Everything Old is New Again: Physician Hospital Integration

Hospitals are once again in the market for physician talent. Hospitals are buying physician practices and entering into employment arrangements with physicians at unprecedented rates. But how does such a transaction unfold?

If you have been approached by a hospital or health system you might have already received and signed a Letter of Intent or at minimum, a Nondisclosure Agreement.

If you are interested in pursuing such a transaction with a hospital, the next likely step will be due diligence. During this stage of the process, you may be given a due diligence request which amounts to a laundry list of everything the hospital needs to know about your practice, including your assets, liabilities and productivity.

As the due diligence process unfolds, you can expect the hospital or health system to commence fair market value analyses for purposes of setting the purchase price of the practice and your compensation package. The measure generally used for setting the purchase price of a practice is the value of the tangible and intangible assets of the practice, with the majority of the purchase price based on tangible assets (i.e. furniture and equipment). In fact, certain intangibles, such as “good will” may be wholly ignored.

Your compensation likewise, will have to fall within the range of fair market value and more often than not, will be based, in large part, on your productivity. In most instances your productivity will be measured in Relative Value Units (“RVU”), but it can be based on charges, collections or patient encounters as well. In addition, if you are dealing with a tax-exempt hospital (as is the case in the New York market), your compensation may be capped to ensure that it is reasonable since excessive compensation could result in intermediate sanctions under federal tax laws.

As a hospital employee, it is unrealistic to expect to receive a big guaranteed salary, and it is unlikely that you will be able to augment your salary based on the productivity of other physicians or physician extenders who were previously employed by you but who may continue to work under your supervision after your practice is taken over by a hospital.

However, once the hospital takes over your practice, you may not have to concern yourself with rising costs associated with rents, equipment, supplies, personnel etc, and will likely have no obligations to pay for electronic health record systems. Moreover, if you structure your compensation based on RVU’s rather than on collections, you can insulate yourself from reductions in reimbursement, capitated fee schedules, contract adjustments and any failures or delays by the hospital in your professional billing and collection.

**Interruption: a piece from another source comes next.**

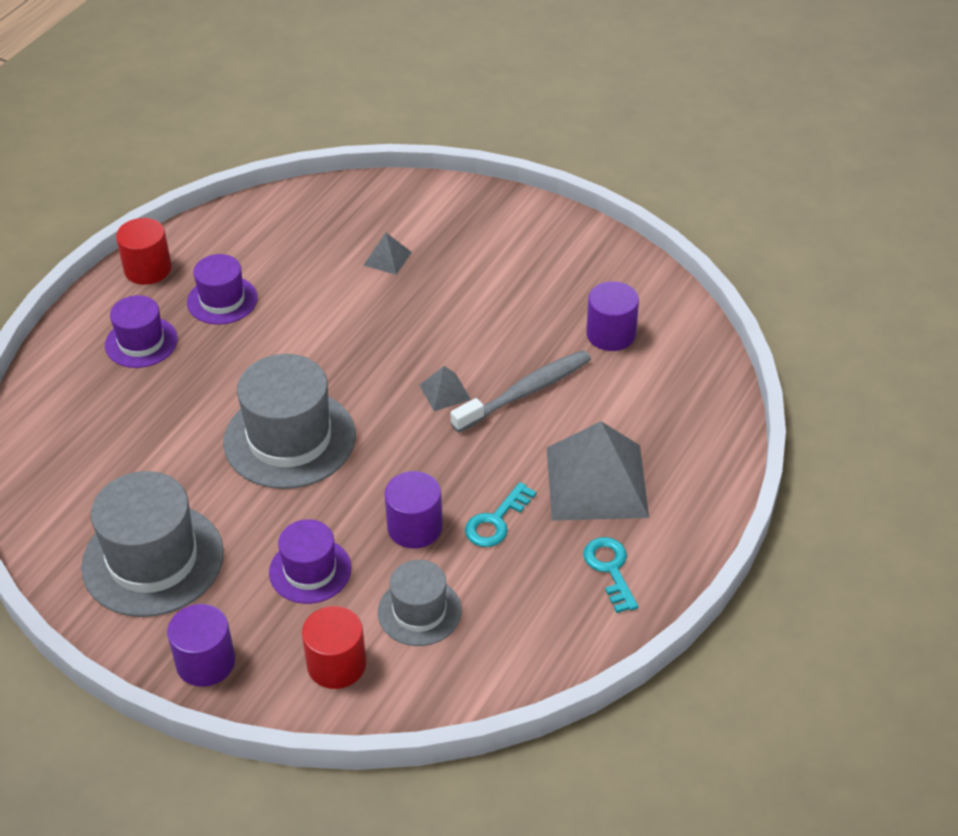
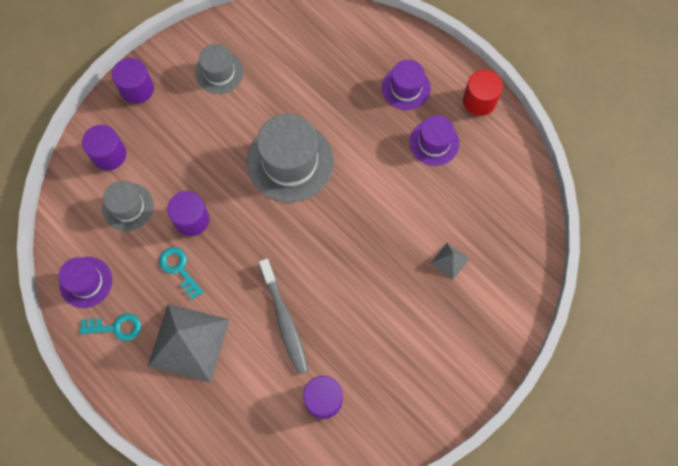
camera: 105 degrees right, 25 degrees up
grey hat [81,471,224,617] -> grey hat [195,44,244,94], size x0.58
purple hat [269,519,351,604] -> purple hat moved to [59,257,112,308]
red cylinder [302,606,366,689] -> purple cylinder [82,125,126,170]
grey pyramid [419,366,471,411] -> none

Once the preliminary due diligence has been completed (bear in mind it will not be fully and finally completed until after the transaction has closed), there may be some re-negotiation of the terms of the Letter of Intent, or if no Letter of Intent was signed or term sheet exchanged, you may receive a term sheet, or you will be invited to participate in a face to face meeting where the terms of the transaction will be clarified. It is at this point that the terms of the transaction really take shape, including what is being sold, the price, the payment terms, and conditions to closing begin to take shape.

At or about this point, you should expect to receive the first draft of the deal documents. In addition to the sale document, you should expect to receive a draft of a proposed employment agreement. Do not be alarmed or surprised to learn that your employer is or may be, in the future, a captive professional entity to the hospital. The captive professional entity is an entity whose owner is a nominee of the hospital; usually a trusted hospital employee who owns the entity as long as he remains an employee of the hospital. The captive professional entity, as a model for the delivery of health care under a hospital’s aegis serves several important functions for the hospital in New York State, and should be of no moment to you. In fact, in many instances, the hospital will be able to include the captive professional entity employees in many of its group benefits plans.

It is strongly recommended that you engage health care counsel as early as you can in the process. Competent counsel, knowledgeable in health care can help you negotiate everything from the non-disclosure agreement, Letter of Intent and final sale and employment agreements. A good health care lawyer will also help you and your staff with due diligence requests, and once the documents are delivered will explain the provisions to you and endeavor to negotiate them in your favor. Your attorney will work with you to prepare any required schedules to the agreements. These schedules will serve to identify things described in the agreement such as assets to be sold and contracts to be assumed. Additionally, schedules can serve to carve out exceptions to representations and warranties that you will be asked to make with respect to the operations of your practice. Last, a health care attorney will be able to perform such functions that will enable you to meet the pre-conditions of closing, such as obtaining the consent of third parties, including your landlord, to assign certain liabilities, such as your office lease.

Before signing on the dotted line, do your own due diligence. Search your own heart and investigate life on the other side. Speak to similarly situated colleagues about their experience. Hospital employment can offer security, in a world where the business of health care seems to offer fewer monetary rewards and greater risks. But hospital employment also means the loss of autonomy in running your business. As with all things in life, you take the good with the bad and try to surround yourself with able advisors who will help you make an informed decision.